My one year of not buying clothes is officially over today. How do I feel? A little sad. I already miss it. It simplified my life and made it better in so many ways. I learned to be content with what I have. Without the option to buy something new, I really appreciated what I already have. I grew to like my clothes better and never once said, "I have nothing to wear." I wore more of my clothes and stopped saving my nice things for a special occasion. It never felt like a hardship. I was actually happier getting dressed in the morning.
Did it have to be a whole year? For me - yes. I needed that long to gain the right perspective. During the first few months, I was very conscious of not buying clothes. It didn't bother me, but occasionally I would think, "I wish I could buy that." After a few more months, I stopped thinking about it, and it was only when other people mentioned it that I would look forward to buying certain things (new jeans, a certain necklace). But just in the last month I noticed that clothes have became slightly less important to me. I don't really care about having anything new. I'm fine with what I have.

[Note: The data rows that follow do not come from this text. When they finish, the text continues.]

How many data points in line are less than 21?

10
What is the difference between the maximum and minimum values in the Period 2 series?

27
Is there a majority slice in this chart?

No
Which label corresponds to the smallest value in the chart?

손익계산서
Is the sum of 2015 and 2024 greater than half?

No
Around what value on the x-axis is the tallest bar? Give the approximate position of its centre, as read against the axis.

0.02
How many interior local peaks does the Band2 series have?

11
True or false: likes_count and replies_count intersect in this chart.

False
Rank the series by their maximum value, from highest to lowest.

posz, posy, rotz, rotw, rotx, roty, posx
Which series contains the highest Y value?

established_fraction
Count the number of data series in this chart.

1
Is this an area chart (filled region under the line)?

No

I'm still a believer in looking nice when you leave the house, but I've noticed that the people who consistently dress well have a sort of uniform that works for them. And you don't need a lot clothes to do that. I could really wear dresses most of the time. A dress is an instant outfit. I may become known as the "wrap dress girl". These days I like anything that simplifies my life. I am determined to buy fewer items of better quality. And I am going to get rid of everything that I "might wear someday".
I honestly considered not buying clothes for another year, but most of my socks have holes, my pajamas are falling apart, and my tennis shoes are wearing thin. There are some things that I need to buy just so I don't look like a hobo to my own family. However, I hope to buy more wisely and not very often.
If you are considering giving up something for a while, my biggest tip for you is to move toward something else. I was so distracted by planning my kitchen, working on art projects, and learning how to sew better that didn't have time to shop even if I had wanted to. Fill your time and your thoughts and your passion with good things and the non-beneficial things will be pushed out of your life. (And it does help if you blog about it.)